The Intel sign-in experience has changed to support enhanced security controls. If you sign in, click here for more information.

Nehalem Prefetcher

How do I turn off the prefetcher, it is messing with my results? I need to show that one paging scheme results in less cache misses than another.
I have an 8MB cache. My for-loop will repeatedly read 16MB from RAM.The second 8MB should eject the first 8MB from the cache so that when I repeat the loop all 16MB will show cache misses. I measure the number of L3 cache misses before and after each iteration of the loop. For the first iteration I measure 16MB worth of cache misses. However, every other iteration only shows me 2 L3 cache misses. Since I know that I am reading 16MB of data each iteration i expect to see more than just 2 L3 cache misses. I assume that the prefetcher is doing its job and prefetching the data before I need it, but this messes with the results and I cannot show that one technique is better than the other. How do I turn off the prefetcher on the nehalem i7-860 processor.
0 Kudos
2 Replies

Often, you can disable the L2 prefetchers in the BIOS. (This depends on the BIOS.) However, you will still have have to live with L1 prefetchers.

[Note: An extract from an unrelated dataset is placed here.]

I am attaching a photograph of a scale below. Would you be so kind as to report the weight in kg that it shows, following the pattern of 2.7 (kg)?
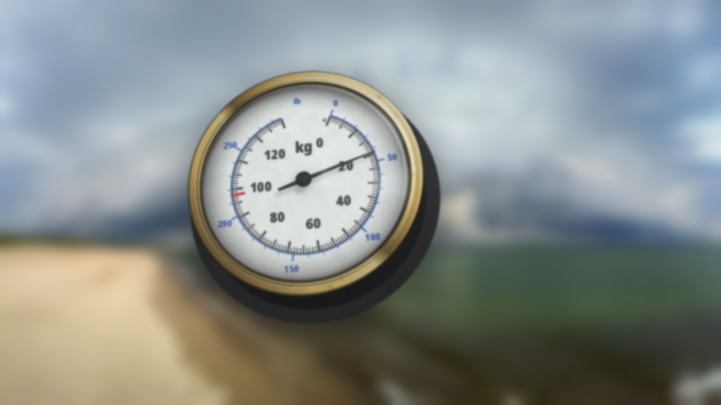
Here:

Instead of disabling the prefetchers, you might want to try accessing the data in a random scheme that the prefetcher is unable to detect. For example, you could follow a linked list that randomly jumps around in memory.

Unfortunately, i have tried the linked list method where an address's data points to another address whose data points to another. This method does not work at all, the prefetcher can completely predict all memory accessess.

I have an address point to a random address which also points to a random address. The addresses are page aligned because the prefetcher loads a full page into cache. I then run through the following assembly loop:

mov $4096, %%rcx //this will cause the loop to repeat 4096 times effectively reading 16MB
mov $1073741824, %%rax //starting address is 0x40000000
mov (%%rax), %rax //linked list traversal
loop ap1_loop

when I execute the previous code I only get two cache misses even though I am reading 16MB of data.

It seems that when I sequentially read through 16MB of addresses I get 16MB worth of cache misses the first time but no other time. To test my design I need to also get 16MB worth of cache misses the second time running the loop. Since my cache is 8MB and I am reading 16MB of data I expect to the cache misses.

I am using Intel's BIOS and it does not have the option to disable the prefetcher. According to Intel personnel from the Software Virtualization Development Forum there is no "publicly available" method to disable the nehalem prefetcher. If you know of a method I would gladly try.